Jika benar apa yang di kemukakan di atas, semakin kuatlah dugaan adanya keinginan umat untuk menghadirkan Ilam sebagai suatu idiologi modern dan sistem pemerintahan yang lebih progresif, dalam artian pemikiran Islam telah berusaha untuk melakukan redefinisi terhadap seejumlah konsep, teori, dan wacana politik islam ke dalam istilah demokrasi. Paham tersebut menurut Najjar ( 1990:81 ) adalah kesamaan dan kesejajaran manusia di hadapan Tuhan dapat mengatasi perbedaan-perbedaan rasial, etnis dan warna kulit, kebebasan beragama dan berpikir, baik kepada kaum muslim maupun non- muslim, pengakuan otoritas (bay’ah), dan konsesus (ijma).
Di indonesia misalnya, tampak adanya pemikiran, pertumbuhan, dan pergeseran dinamika umat yang sekaligus menggambarkan terjadinya polarisasi umat berdasarkan politik aliran. Fakta tersebut dapat dilihat melalui adanya dua macam kelompok yang menurut istilah Anshori (1981:8) adalah nasionalism eislam dan nasionalisme sekuler. Keduanya menjadi sublimasi sistem dan wacana umat yang kian terbelah kedalam berbagai kelompok komunitas yang semakin kompleks dan terpilah-pilah. Segmentasi dan penyimpangan solidaritas kelompok tersebut merupakan gejala yang menghiasi perjalanan perkembangan sosial politik umat islam di Indonesia.
Kalau kita memperhatikan aktualisasi politik aliran umat islam ditanah air,hal itu muncul pertama kali dalam bentuk yang lebih ekonomis melalui syarikat islam (SI).

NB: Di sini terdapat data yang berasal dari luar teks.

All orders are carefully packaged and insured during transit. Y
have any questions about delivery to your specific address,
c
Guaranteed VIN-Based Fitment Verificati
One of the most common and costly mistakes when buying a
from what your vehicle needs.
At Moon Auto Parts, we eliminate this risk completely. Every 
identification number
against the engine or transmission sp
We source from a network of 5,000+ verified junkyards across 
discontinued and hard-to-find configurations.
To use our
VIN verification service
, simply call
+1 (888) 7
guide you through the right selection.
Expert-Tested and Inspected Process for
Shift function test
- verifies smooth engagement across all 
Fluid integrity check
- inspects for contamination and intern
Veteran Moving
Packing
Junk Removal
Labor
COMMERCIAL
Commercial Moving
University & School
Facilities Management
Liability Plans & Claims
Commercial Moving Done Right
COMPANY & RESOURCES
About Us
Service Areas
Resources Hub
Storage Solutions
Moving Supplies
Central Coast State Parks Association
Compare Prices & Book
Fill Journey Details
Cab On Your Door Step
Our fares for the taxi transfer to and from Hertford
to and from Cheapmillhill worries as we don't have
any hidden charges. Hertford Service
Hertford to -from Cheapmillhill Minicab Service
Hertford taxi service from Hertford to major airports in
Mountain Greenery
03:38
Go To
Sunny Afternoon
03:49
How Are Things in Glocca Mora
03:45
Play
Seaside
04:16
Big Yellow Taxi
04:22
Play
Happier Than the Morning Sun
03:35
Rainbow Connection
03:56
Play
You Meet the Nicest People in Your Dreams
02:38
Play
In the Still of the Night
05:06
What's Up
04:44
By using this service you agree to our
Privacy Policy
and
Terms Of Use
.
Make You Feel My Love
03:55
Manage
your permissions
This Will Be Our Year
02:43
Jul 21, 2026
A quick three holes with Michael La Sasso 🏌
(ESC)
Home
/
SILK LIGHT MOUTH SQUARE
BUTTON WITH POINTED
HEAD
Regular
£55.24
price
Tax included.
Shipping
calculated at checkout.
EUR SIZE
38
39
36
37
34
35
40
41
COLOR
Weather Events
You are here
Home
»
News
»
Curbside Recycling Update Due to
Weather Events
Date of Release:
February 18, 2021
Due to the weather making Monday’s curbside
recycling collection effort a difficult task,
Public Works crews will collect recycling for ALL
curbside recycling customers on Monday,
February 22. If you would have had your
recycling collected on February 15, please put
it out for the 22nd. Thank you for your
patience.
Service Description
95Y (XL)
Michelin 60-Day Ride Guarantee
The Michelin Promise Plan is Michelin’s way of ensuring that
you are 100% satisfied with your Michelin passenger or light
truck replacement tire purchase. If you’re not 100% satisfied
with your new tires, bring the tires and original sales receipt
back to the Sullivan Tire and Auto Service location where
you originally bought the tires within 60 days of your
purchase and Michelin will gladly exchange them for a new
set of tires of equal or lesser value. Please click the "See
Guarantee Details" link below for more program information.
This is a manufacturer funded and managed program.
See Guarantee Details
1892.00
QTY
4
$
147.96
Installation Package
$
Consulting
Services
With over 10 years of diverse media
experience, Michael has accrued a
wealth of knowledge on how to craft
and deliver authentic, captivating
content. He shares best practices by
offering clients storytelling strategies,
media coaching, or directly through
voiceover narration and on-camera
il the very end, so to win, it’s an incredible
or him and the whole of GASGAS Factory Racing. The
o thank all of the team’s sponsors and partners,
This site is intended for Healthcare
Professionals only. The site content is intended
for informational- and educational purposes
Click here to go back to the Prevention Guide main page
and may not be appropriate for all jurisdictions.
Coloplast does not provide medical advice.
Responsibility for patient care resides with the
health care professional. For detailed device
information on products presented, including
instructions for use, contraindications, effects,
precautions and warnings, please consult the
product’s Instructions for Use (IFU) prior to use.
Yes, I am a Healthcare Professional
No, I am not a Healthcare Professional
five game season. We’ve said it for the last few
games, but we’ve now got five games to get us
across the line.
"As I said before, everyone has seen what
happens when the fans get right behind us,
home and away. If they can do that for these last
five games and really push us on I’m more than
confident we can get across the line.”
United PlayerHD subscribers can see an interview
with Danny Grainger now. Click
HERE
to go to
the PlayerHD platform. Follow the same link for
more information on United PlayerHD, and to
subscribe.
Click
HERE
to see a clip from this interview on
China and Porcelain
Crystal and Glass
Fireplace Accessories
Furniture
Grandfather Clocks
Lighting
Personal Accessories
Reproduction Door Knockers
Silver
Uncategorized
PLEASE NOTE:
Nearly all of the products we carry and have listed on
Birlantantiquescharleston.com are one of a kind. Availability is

Bahkan, sepanjang perjalananya menjadi partai politik pertama dalam sejarah Indonesia. SI lebih menampakan corak nasional. Adapun partai Masyumi, NU, Perti dan lain-lainya, bagaimanapun penilaian terhadapnya, merupakan bagian dari peran politik umat islam di Indonesia, yang menjadi tempat umat untuk menyalurkan aspirasi politiknya.
Tolak ukur keberhasilan suatu partai biasanya dilihat berdasarkan kursi yang dioperolehnya di lembaga legislatif.
Banyaknya partai yang muncul dengan membawa bendera islam, maka sudah dapat dipastikan akan menyentuh “sentimen-sentimen keagamaan”. Karena bagaimanapun juga, simbol dan bahasa agama, hingga kini masih dianggap paling ampuh untuk membentuk wacana umat, mempengaruh isimpatisan, yang pada akhirnya memperoleh dukungan.